Alright, team! I am going to try something new on the blog. One of the most fundamental parts of the patient advocate life is to stay up to date with current events, news and medical literature in cystic fibrosis, the world of rare disease and health policy. I spend a lot of time reading articles that come across my Twitter timeline, or pieces that are included in e-newsletters that I subscribed to. So what better way to inform my blog audience than with some of my favorite health policy pieces over the past week?

Each Monday (or maybe it’s better I say most Mondays) I will share three articles from the past week that caught my attention, share them, and offer a quick summary (and/or reaction).

Without further to do, let’s kick it off for the first time!

Over the weekend, the New York Times published a really comprehensive look at hospital pricing. The kicker is that what one patient pays for a single service, another almost definitely doesn’t pay the same. In the first week of business school a professor of mine said the phenomenon is a lot like going onto an airplane, sitting down, and asking the person sitting next to you what they paid for their ticket. The answer relative to yours has about as good of a chance as making them euphoric (like they got a good deal) as it does make them seethe with rage. This past year, the federal government passed a hospital price transparency rule, which now forces hospitals to publish a list of prices they negotiate with insurers for their most common services. Some hospitals will also share their chargemaster lists, which is a list of sticker prices for services rendered. It may seem straight forward, but I can assure you it is not. The Times does a great job going through the absurdity at the heart of hospital pricing.
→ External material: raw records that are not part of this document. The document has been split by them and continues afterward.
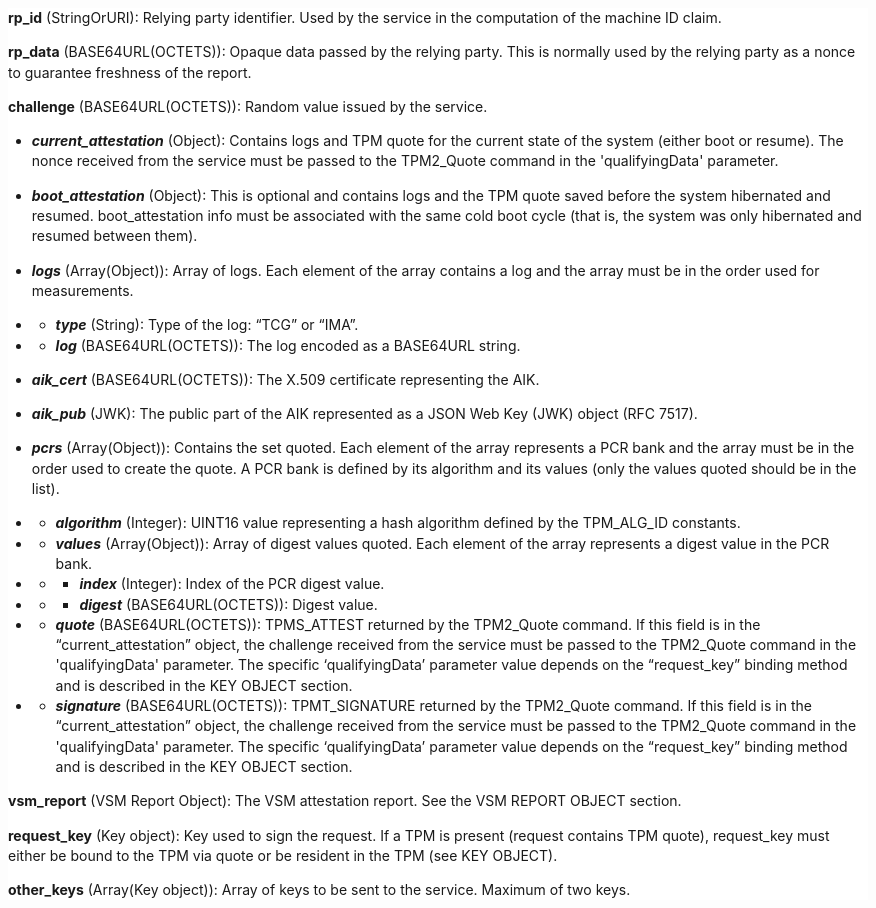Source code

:**rp_id** (StringOrURI): Relying party identifier. Used by the service in the computation of the machine ID claim.

**rp_data** (BASE64URL(OCTETS)): Opaque data passed by the relying party. This is normally used by the relying party as a nonce to guarantee freshness of the report.

**challenge** (BASE64URL(OCTETS)): Random value issued by the service.

- ***current_attestation*** (Object): Contains logs and TPM quote for the current state of the system (either boot or resume). The nonce received from the service must be passed to the TPM2_Quote command in the 'qualifyingData' parameter.

- ***boot_attestation*** (Object): This is optional and contains logs and the TPM quote saved before the system hibernated and resumed. boot_attestation info must be associated with the same cold boot cycle (that is, the system was only hibernated and resumed between them).

- ***logs*** (Array(Object)): Array of logs. Each element of the array contains a log and the array must be in the order used for measurements.

- - ***type*** (String): Type of the log: “TCG” or “IMA”.

- - ***log*** (BASE64URL(OCTETS)): The log encoded as a BASE64URL string.

- ***aik_cert*** (BASE64URL(OCTETS)): The X.509 certificate representing the AIK.

- ***aik_pub*** (JWK): The public part of the AIK represented as a JSON Web Key (JWK) object (RFC 7517).

- ***pcrs*** (Array(Object)): Contains the set quoted. Each element of the array represents a PCR bank and the array must be in the order used to create the quote. A PCR bank is defined by its algorithm and its values (only the values quoted should be in the list).

- - ***algorithm*** (Integer): UINT16 value representing a hash algorithm defined by the TPM_ALG_ID constants.

- - ***values*** (Array(Object)): Array of digest values quoted. Each element of the array represents a digest value in the PCR bank.

- - - ***index*** (Integer): Index of the PCR digest value.

- - - ***digest*** (BASE64URL(OCTETS)): Digest value.

- - ***quote*** (BASE64URL(OCTETS)): TPMS_ATTEST returned by the TPM2_Quote command. If this field is in the “current_attestation” object, the challenge received from the service must be passed to the TPM2_Quote command in the 'qualifyingData' parameter. The specific ‘qualifyingData’ parameter value depends on the “request_key” binding method and is described in the KEY OBJECT section.

- - ***signature*** (BASE64URL(OCTETS)): TPMT_SIGNATURE returned by the TPM2_Quote command. If this field is in the “current_attestation” object, the challenge received from the service must be passed to the TPM2_Quote command in the 'qualifyingData' parameter. The specific ‘qualifyingData’ parameter value depends on the “request_key” binding method and is described in the KEY OBJECT section.

**vsm_report** (VSM Report Object): The VSM attestation report. See the VSM REPORT OBJECT section.

**request_key** (Key object): Key used to sign the request. If a TPM is present (request contains TPM quote), request_key must either be bound to the TPM via quote or be resident in the TPM (see KEY OBJECT).

**other_keys** (Array(Key object)): Array of keys to be sent to the service. Maximum of two keys.
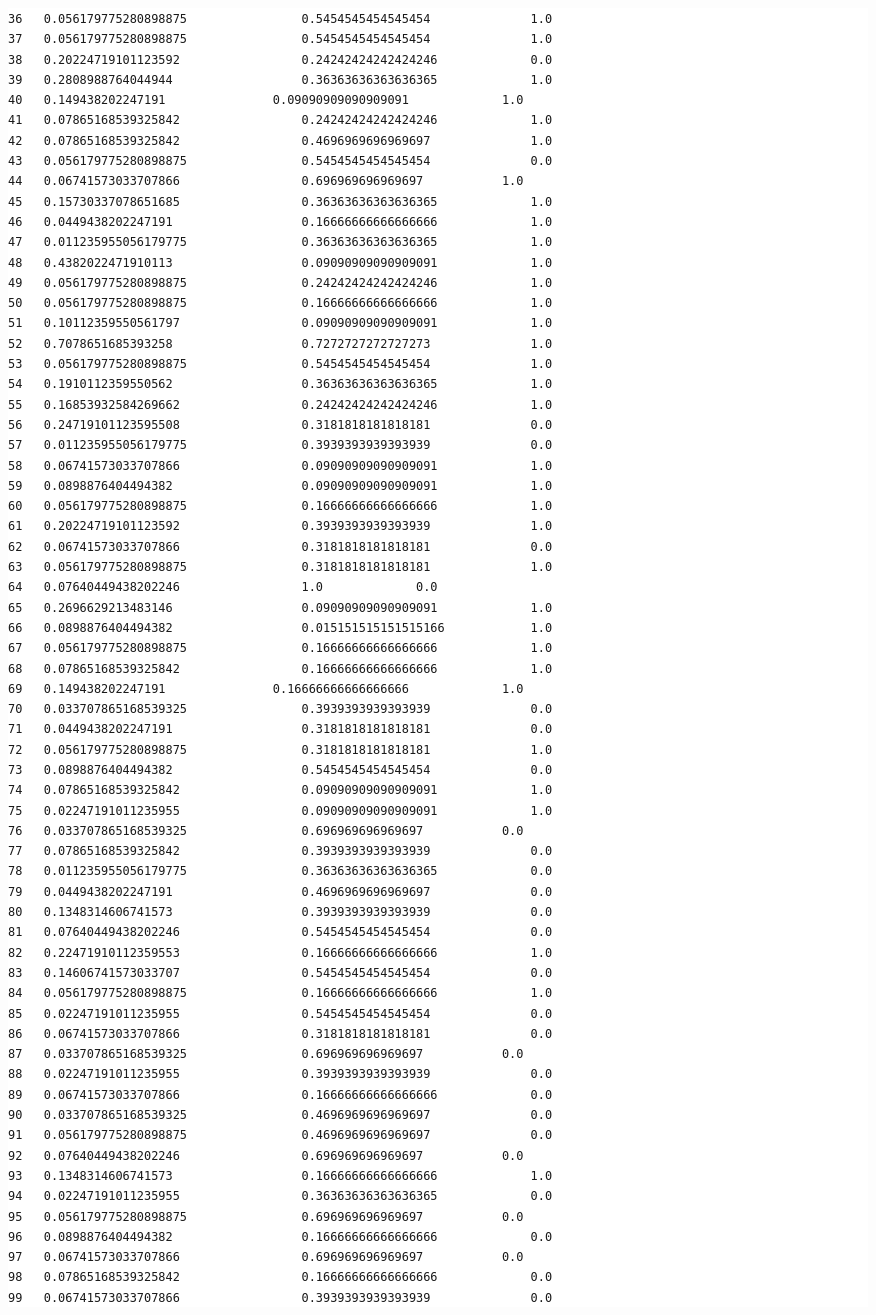     36 	 0.056179775280898875 				 0.5454545454545454 			 1.0
    37 	 0.056179775280898875 				 0.5454545454545454 			 1.0
    38 	 0.20224719101123592 				 0.24242424242424246 			 0.0
    39 	 0.2808988764044944 				 0.36363636363636365 			 1.0
    40 	 0.149438202247191 				 0.09090909090909091 			 1.0
    41 	 0.07865168539325842 				 0.24242424242424246 			 1.0
    42 	 0.07865168539325842 				 0.4696969696969697 			 1.0
    43 	 0.056179775280898875 				 0.5454545454545454 			 0.0
    44 	 0.06741573033707866 				 0.696969696969697 			 1.0
    45 	 0.15730337078651685 				 0.36363636363636365 			 1.0
    46 	 0.0449438202247191 				 0.16666666666666666 			 1.0
    47 	 0.011235955056179775 				 0.36363636363636365 			 1.0
    48 	 0.4382022471910113 				 0.09090909090909091 			 1.0
    49 	 0.056179775280898875 				 0.24242424242424246 			 1.0
    50 	 0.056179775280898875 				 0.16666666666666666 			 1.0
    51 	 0.10112359550561797 				 0.09090909090909091 			 1.0
    52 	 0.7078651685393258 				 0.7272727272727273 			 1.0
    53 	 0.056179775280898875 				 0.5454545454545454 			 1.0
    54 	 0.1910112359550562 				 0.36363636363636365 			 1.0
    55 	 0.16853932584269662 				 0.24242424242424246 			 1.0
    56 	 0.24719101123595508 				 0.3181818181818181 			 0.0
    57 	 0.011235955056179775 				 0.3939393939393939 			 0.0
    58 	 0.06741573033707866 				 0.09090909090909091 			 1.0
    59 	 0.0898876404494382 				 0.09090909090909091 			 1.0
    60 	 0.056179775280898875 				 0.16666666666666666 			 1.0
    61 	 0.20224719101123592 				 0.3939393939393939 			 1.0
    62 	 0.06741573033707866 				 0.3181818181818181 			 0.0
    63 	 0.056179775280898875 				 0.3181818181818181 			 1.0
    64 	 0.07640449438202246 				 1.0 			 0.0
    65 	 0.2696629213483146 				 0.09090909090909091 			 1.0
    66 	 0.0898876404494382 				 0.015151515151515166 			 1.0
    67 	 0.056179775280898875 				 0.16666666666666666 			 1.0
    68 	 0.07865168539325842 				 0.16666666666666666 			 1.0
    69 	 0.149438202247191 				 0.16666666666666666 			 1.0
    70 	 0.033707865168539325 				 0.3939393939393939 			 0.0
    71 	 0.0449438202247191 				 0.3181818181818181 			 0.0
    72 	 0.056179775280898875 				 0.3181818181818181 			 1.0
    73 	 0.0898876404494382 				 0.5454545454545454 			 0.0
    74 	 0.07865168539325842 				 0.09090909090909091 			 1.0
    75 	 0.02247191011235955 				 0.09090909090909091 			 1.0
    76 	 0.033707865168539325 				 0.696969696969697 			 0.0
    77 	 0.07865168539325842 				 0.3939393939393939 			 0.0
    78 	 0.011235955056179775 				 0.36363636363636365 			 0.0
    79 	 0.0449438202247191 				 0.4696969696969697 			 0.0
    80 	 0.1348314606741573 				 0.3939393939393939 			 0.0
    81 	 0.07640449438202246 				 0.5454545454545454 			 0.0
    82 	 0.22471910112359553 				 0.16666666666666666 			 1.0
    83 	 0.14606741573033707 				 0.5454545454545454 			 0.0
    84 	 0.056179775280898875 				 0.16666666666666666 			 1.0
    85 	 0.02247191011235955 				 0.5454545454545454 			 0.0
    86 	 0.06741573033707866 				 0.3181818181818181 			 0.0
    87 	 0.033707865168539325 				 0.696969696969697 			 0.0
    88 	 0.02247191011235955 				 0.3939393939393939 			 0.0
    89 	 0.06741573033707866 				 0.16666666666666666 			 0.0
    90 	 0.033707865168539325 				 0.4696969696969697 			 0.0
    91 	 0.056179775280898875 				 0.4696969696969697 			 0.0
    92 	 0.07640449438202246 				 0.696969696969697 			 0.0
    93 	 0.1348314606741573 				 0.16666666666666666 			 1.0
    94 	 0.02247191011235955 				 0.36363636363636365 			 0.0
    95 	 0.056179775280898875 				 0.696969696969697 			 0.0
    96 	 0.0898876404494382 				 0.16666666666666666 			 0.0
    97 	 0.06741573033707866 				 0.696969696969697 			 0.0
    98 	 0.07865168539325842 				 0.16666666666666666 			 0.0
    99 	 0.06741573033707866 				 0.3939393939393939 			 0.0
The innovation ecosystem – or maybe more commonly early stage investors – have started to throw their hats into the drug pricing ring. Importantly, the innovation ecosystem is far removed from what people generally consider “big pharma” since they are dealing with the therapeutic translation – or turning an academic idea into a commercial one. Investors are generally out (meaning their position) of a drug  before it starts turning over revenue, so in some key ways their success is defined by their ability to identify a strong technology. RApport is a great blog that features innovators and investors alike – but this week’s take on drug pricing was a good once since one would easily imagine that investors look for winning technologies, not necessarily price gouging cash cows.
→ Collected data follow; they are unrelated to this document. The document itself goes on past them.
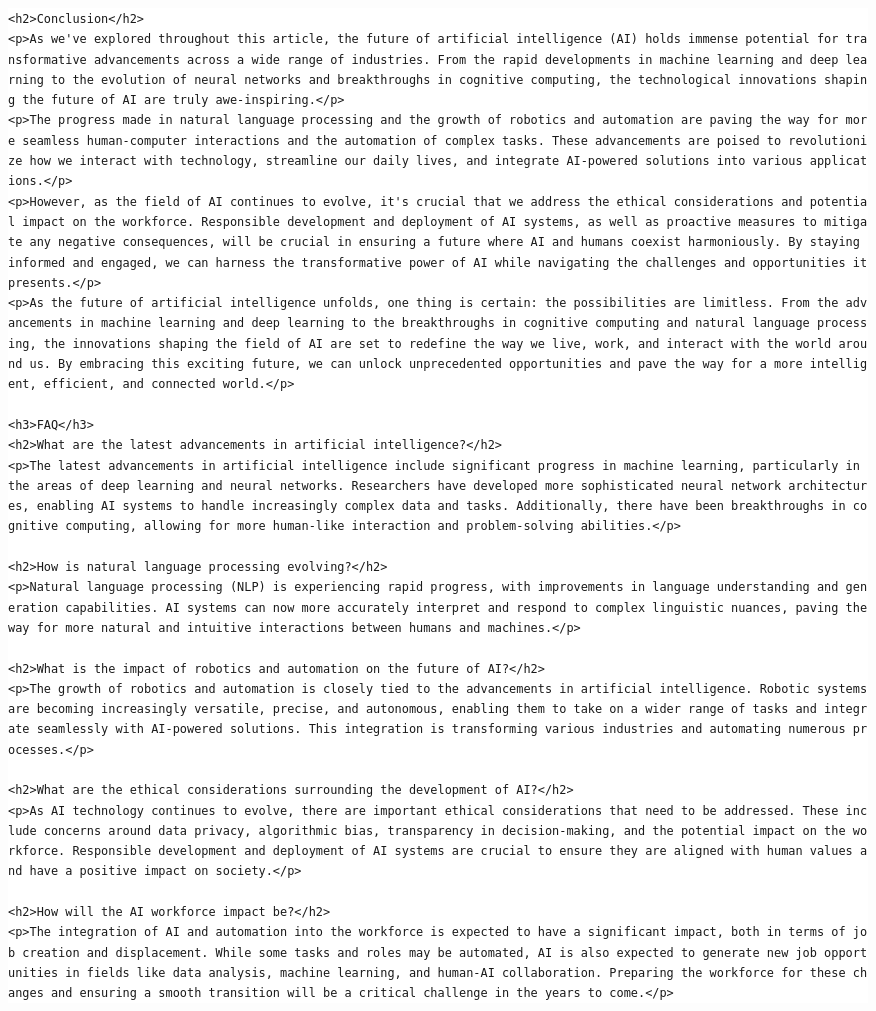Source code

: 	<h2>Conclusion</h2>
	<p>As we've explored throughout this article, the future of artificial intelligence (AI) holds immense potential for transformative advancements across a wide range of industries. From the rapid developments in machine learning and deep learning to the evolution of neural networks and breakthroughs in cognitive computing, the technological innovations shaping the future of AI are truly awe-inspiring.</p>
	<p>The progress made in natural language processing and the growth of robotics and automation are paving the way for more seamless human-computer interactions and the automation of complex tasks. These advancements are poised to revolutionize how we interact with technology, streamline our daily lives, and integrate AI-powered solutions into various applications.</p>
	<p>However, as the field of AI continues to evolve, it's crucial that we address the ethical considerations and potential impact on the workforce. Responsible development and deployment of AI systems, as well as proactive measures to mitigate any negative consequences, will be crucial in ensuring a future where AI and humans coexist harmoniously. By staying informed and engaged, we can harness the transformative power of AI while navigating the challenges and opportunities it presents.</p>
	<p>As the future of artificial intelligence unfolds, one thing is certain: the possibilities are limitless. From the advancements in machine learning and deep learning to the breakthroughs in cognitive computing and natural language processing, the innovations shaping the field of AI are set to redefine the way we live, work, and interact with the world around us. By embracing this exciting future, we can unlock unprecedented opportunities and pave the way for a more intelligent, efficient, and connected world.</p>
	
	<h3>FAQ</h3>
	<h2>What are the latest advancements in artificial intelligence?</h2>
	<p>The latest advancements in artificial intelligence include significant progress in machine learning, particularly in the areas of deep learning and neural networks. Researchers have developed more sophisticated neural network architectures, enabling AI systems to handle increasingly complex data and tasks. Additionally, there have been breakthroughs in cognitive computing, allowing for more human-like interaction and problem-solving abilities.</p>
	
	<h2>How is natural language processing evolving?</h2>
	<p>Natural language processing (NLP) is experiencing rapid progress, with improvements in language understanding and generation capabilities. AI systems can now more accurately interpret and respond to complex linguistic nuances, paving the way for more natural and intuitive interactions between humans and machines.</p>
	
	<h2>What is the impact of robotics and automation on the future of AI?</h2>
	<p>The growth of robotics and automation is closely tied to the advancements in artificial intelligence. Robotic systems are becoming increasingly versatile, precise, and autonomous, enabling them to take on a wider range of tasks and integrate seamlessly with AI-powered solutions. This integration is transforming various industries and automating numerous processes.</p>
	
	<h2>What are the ethical considerations surrounding the development of AI?</h2>
	<p>As AI technology continues to evolve, there are important ethical considerations that need to be addressed. These include concerns around data privacy, algorithmic bias, transparency in decision-making, and the potential impact on the workforce. Responsible development and deployment of AI systems are crucial to ensure they are aligned with human values and have a positive impact on society.</p>
	
	<h2>How will the AI workforce impact be?</h2>
	<p>The integration of AI and automation into the workforce is expected to have a significant impact, both in terms of job creation and displacement. While some tasks and roles may be automated, AI is also expected to generate new job opportunities in fields like data analysis, machine learning, and human-AI collaboration. Preparing the workforce for these changes and ensuring a smooth transition will be a critical challenge in the years to come.</p>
Of course, I had to share this one. CF patient advocate (and pal!), Emma D’Agostino, and I are back at it again in our co-writing ways, this time talking about antibiotics over on The Hill. The antibiotic market is a tricky one for drug companies (and investors alike) because of the way antibiotics are prescribed, used, and also because their efficacy wains over time. The antibiotic that you take to treat your pseudomonas infection might be very different than the one I take because the resistance our bugs have developed could be quite different. A new legislative bill, the PASTEUR Act, hopes to stabilize the antibiotic market, so it looks appealing to drug companies making new antibiotics. Presently, and history has shown us, that drug makers entering the antibiotic market face a serious risk of insolvency because of the tricky situation!